PASSAGE =
□ □ □ □ □ □ □

Simply nostalgia. “Stan & Ollie” is a trip to a bygone era when I was a little boy. When I returned from school on Friday afternoon, I threw my schoolbag somewhere in a corner and turned on the television. Then I changed the channel (in those days it meant getting up and pressing a button) to ARD (or ZDF? I can’t remember) to watch “Schweinchen Dick”. And after that, there were always black and white films with Buster Keaton, Harold Lloyd, and Laurel & Hardy. I can safely say that this was the highlight of the week. Something I was looking forward to, after a whole week at school. And with this movie about the legendary “Stan & Ollie” I was once again that little kid who sat on the sofa, dangling his legs and staring enthusiastically at the TV.

 

 

The resemblance is stunning.

I’ll immediately start with the most eye-catching aspect of this film. The two actors Steve Coogan (Stan Laurel) and John C. Reilly (Oliver Hardy) look a lot like this famous duo. It was as if these two clowns were back alive and kicking. And although a lot has changed in terms of humor, it’s still immensely funny to see the blundering of Stan and Ollie once again. And according to the film, in real life, Laurel and Hardy were also such a disaster causing hilarious moments in every situation. Just watch how Stan is struggling with his luggage as he tries to reach the reception desk in a small hotel in England. Even though a younger audience will say this is just old-fashioned and bland humor, I still couldn’t resist laughing about it a bit. Well, it must have something to do with age.

□ □ □ □ □ □ □

DATA PROVIDED =

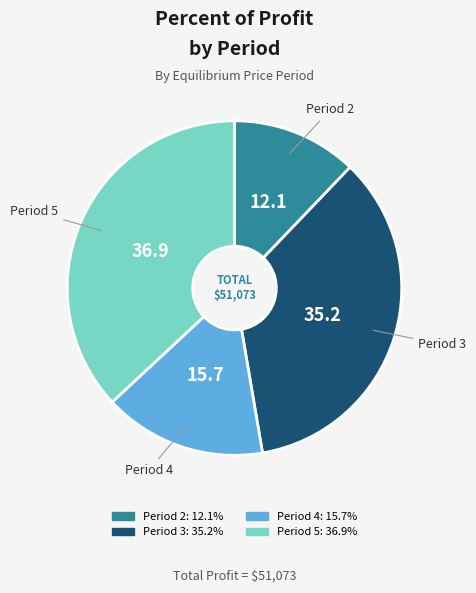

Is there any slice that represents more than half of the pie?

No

□ □ □ □ □ □ □

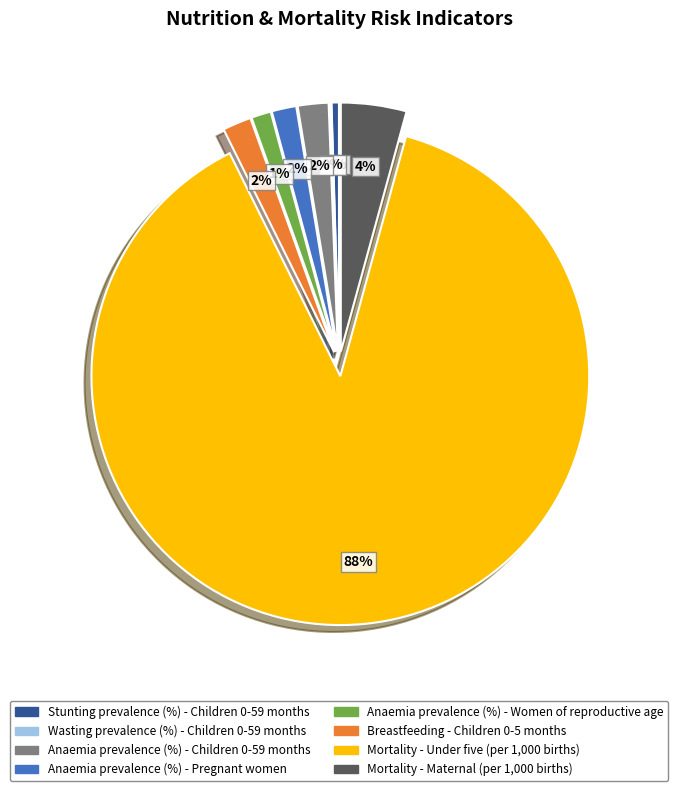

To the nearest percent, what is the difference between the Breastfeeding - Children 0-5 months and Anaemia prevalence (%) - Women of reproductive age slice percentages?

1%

□ □ □ □ □ □ □

WORK INSTRUCTION A =
Summarize the review in two sentences.
WORK INSTRUCTION B =
Rewrite the part of the review between "I’ll immediately start" and "do with age.", inclusive, substituting "suitcases" for "luggage".

TASK SOLUTION A =
The reviewer remembers watching Laurel & Hardy films on television after school on Friday afternoons as a child, calls this the highlight of the week, and says the movie "Stan & Ollie" brought back that feeling. Steve Coogan and John C. Reilly look a lot like the famous duo, and although a younger audience may call the humor old-fashioned and bland, the reviewer still found the blundering of Stan and Ollie funny.

TASK SOLUTION B =
I’ll immediately start with the most eye-catching aspect of this film. The two actors Steve Coogan (Stan Laurel) and John C. Reilly (Oliver Hardy) look a lot like this famous duo. It was as if these two clowns were back alive and kicking. And although a lot has changed in terms of humor, it’s still immensely funny to see the blundering of Stan and Ollie once again. And according to the film, in real life, Laurel and Hardy were also such a disaster causing hilarious moments in every situation. Just watch how Stan is struggling with his suitcases as he tries to reach the reception desk in a small hotel in England. Even though a younger audience will say this is just old-fashioned and bland humor, I still couldn’t resist laughing about it a bit. Well, it must have something to do with age.